Analysis revealed that the students were writing about ideas that could be grouped into four major categories: knowledge, community, emotions and identity. The findings further highlight how poetry can be used to better understand student experiences related to learning, belonging and identity in introductory chemistry or related courses.

“Poetry offers students a way to communicate creatively about science,” Radhakrishnan notes. “There’s no right or wrong way to write a poem—so poetry makes it easier to open a window to someone’s thoughts. It offers a lot more freedom and flexibility in understanding someone’s journey through science.”

Radhakrishnan notes, for example, that students tended to write about identity—even when they weren’t prompted to. Further, they often used scientific metaphors to describe themselves, comparing themselves to an electron, for example, or to a chemical reaction’s transition state.
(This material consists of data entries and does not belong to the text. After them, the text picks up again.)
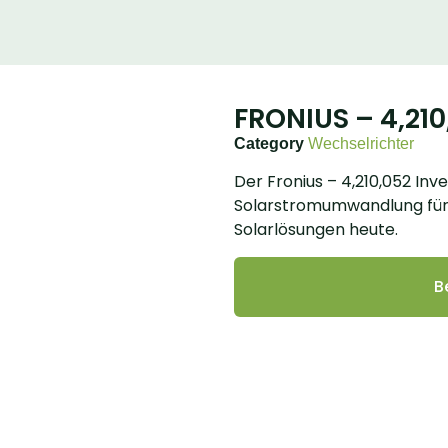
FRONIUS – 4,210
Category
Wechselrichter
Der Fronius – 4,210,052 Inve
Solarstromumwandlung für 
Solarlösungen heute.
B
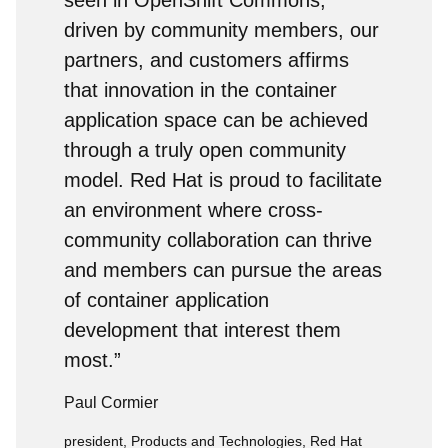
seen in OpenShift Commons,
driven by community members, our
partners, and customers affirms
that innovation in the container
application space can be achieved
through a truly open community
model. Red Hat is proud to facilitate
an environment where cross-
community collaboration can thrive
and members can pursue the areas
of container application
development that interest them
most.”
Paul Cormier
president, Products and Technologies, Red Hat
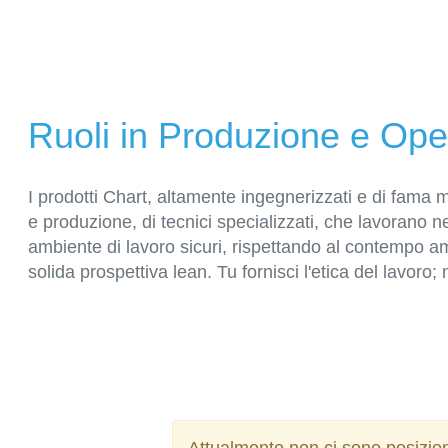
Ruoli in Produzione e Ope
I prodotti Chart, altamente ingegnerizzati e di fama m
e produzione, di tecnici specializzati, che lavorano ne
ambiente di lavoro sicuri, rispettando al contempo a
solida prospettiva lean. Tu fornisci l'etica del lavoro; 
Attualmente non ci sono posizion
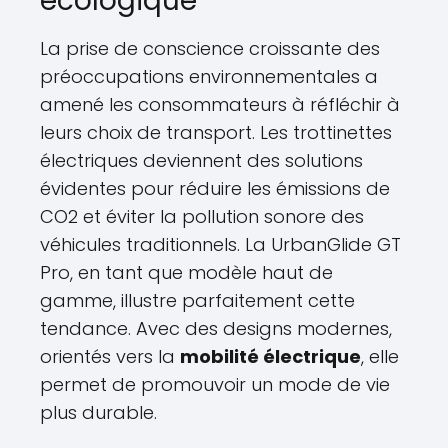
écologique
La prise de conscience croissante des
préoccupations environnementales a
amené les consommateurs à réfléchir à
leurs choix de transport. Les trottinettes
électriques deviennent des solutions
évidentes pour réduire les émissions de
CO2 et éviter la pollution sonore des
véhicules traditionnels. La UrbanGlide GT
Pro, en tant que modèle haut de
gamme, illustre parfaitement cette
tendance. Avec des designs modernes,
orientés vers la
mobilité électrique
, elle
permet de promouvoir un mode de vie
plus durable.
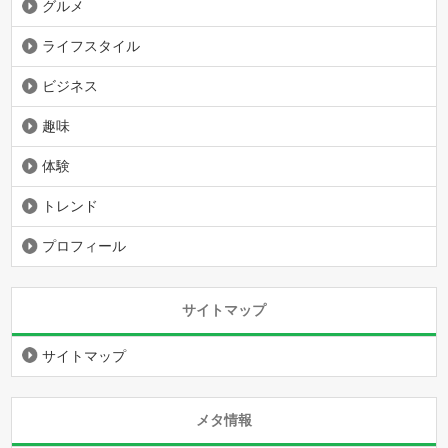
グルメ
ライフスタイル
ビジネス
趣味
体験
トレンド
プロフィール
サイトマップ
サイトマップ
メタ情報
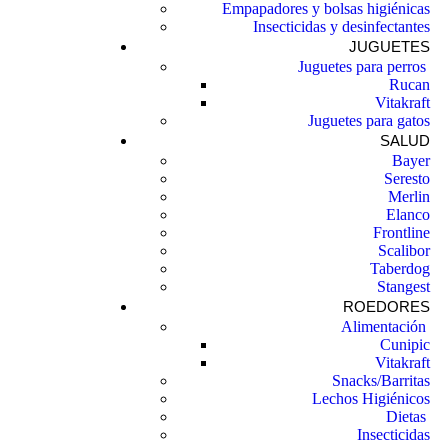
Empapadores y bolsas higiénicas
Insecticidas y desinfectantes
JUGUETES
Juguetes para perros ​
Rucan
Vitakraft
Juguetes para gatos
SALUD
Bayer
Seresto
Merlin
Elanco
Frontline
Scalibor
Taberdog
Stangest
ROEDORES
Alimentación ​
Cunipic
Vitakraft
Snacks/Barritas
Lechos Higiénicos
Dietas ​
Insecticidas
One student wrote about “wishing for stability, like a noble gas.”

“Writing poetry allows them to understand science in terms of their personal experience,” Radhakrishnan notes. “And the metaphors are usually scientifically quite accurate.”

Radhakrishnan and Illingworth’s research demonstrates that student poetry can provide valid and useful information and insight into many factors linked to student outcomes, including competency beliefs, sense of belonging, perceptions of gender bias, and student perception of grade outcomes.

The research also demonstrates that poetic content analysis—an innovative and unexpected research technique in scientific fields—is an effective way to understand many aspects of student experience.

“Poetry has the power to conjure more emotions than prose,” Radhakrishnan notes. “It can stir up emotions. This research demonstrates that poetry is valuable, even in science courses.”